Established in 1997, the CWC highlights student leadership and community engagement through The Moxie Project and research in its Faculty Scholars Program. Gender violence service coordinators provide confidential advocacy for all students and faculty impacted by gender-based violence and harassment before or during their time at UNC.

The LGBTQ Center works to create an inclusive environment for community members of all sexual orientations, gender identities and gender expressions at UNC.

The LGBTQ office was established in 2003 within the Office of the Dean of Students, and became a separate administrative center in 2006. The center offers Safe Zone allyship trainings, an LGBTQ-centered lending library and various other educational resources.

"We support student organizations. We provide programs to support and build community," said Director Terri Phoenix. "We have a peer-support and discussion group for trans-identifying people and we have a social group for queer and trans people of color."

The center recognizes campus activists, allies and community members through their LGBTQIA+ Advocacy Awards, Lavender Graduates ceremony, Queer MiniCon and ongoing pride and awareness programming.

You can find the LGBTQ Center on campus at SASB South, Suite 3308 or through their online events. You can also request to talk to a center staff member under the 'Want to Talk?' section of their website, check out their Healthy Relationships modules on Sakai and subscribe to their newsletters.

The Sonja Haynes Stone Center for Black Culture and History — carrying the namesake of a beloved former faculty member — supports open dialogue and critical examination of African-American and African diaspora cultures.

The center was first formed in 1988, initially known as the Black Cultural Center. After years of work and activism on the part of students and other community members to establish a freestanding center, the Stone Center space opened in 2004. The building offers a library, auditorium and the Robert and Sallie Brown Gallery and Museum — now displaying the work of renowned artist and architect Phil Freelon.

Programming supports Black artists and creatives, along with providing fellowships, grants and standing lecture series. The Stone Center also sponsors the Communiversity Youth Program.

"The Stone Center provides study space and space to just relax; the SC library is open weekdays from 8 a.m.-5 p.m., and students, staff and faculty can pass time on the veranda and other seating areas in the SC building," Senior Program Manager Sheriff Drammeh said in an email.

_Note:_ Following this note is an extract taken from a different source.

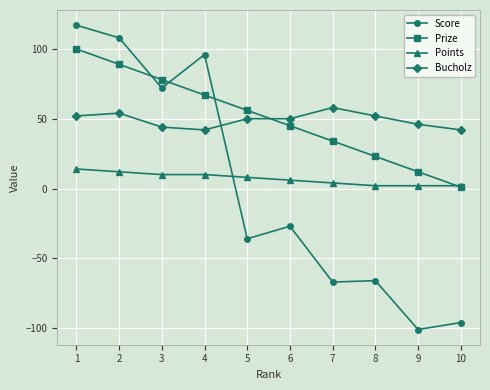

What is the value of the Prize point at the 2nd from the left?

89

The Stone Center is located at 150 South Rd. Highlights this fall include a Stone Memorial Lecture by UNC's own professor emerita Genna Rae McNeil, a talk by the first Black mayor of Chapel Hill, Howard Lee, and the Diaspora Festival of Black and Independent Film series. The film lineup and RSVPs for the events can be found on the website.

The Carolina Center for Jewish Studies provides both academic and community programming through the College of Arts and Sciences rooted in Jewish history and culture. It is located in Pettigrew Hall, Suite 100.

Teaching is interdisciplinary and complements the center's community outreach and engagement work. The center leads several majors and minors related to Jewish, Religious and American Studies, along with classes in folklore, expressive cultures, Hebrew, Yiddish, the American Jewish experience and more. The center also provides grants and funding for research.

On Sept. 1, the center — in partnership with the Duke Center for Jewish Studies — will be hosting a Zoom lecture by Liora Halperin, "The Oldest Guard: Landowners, Local Memory and the Making of the Zionist Settler Past."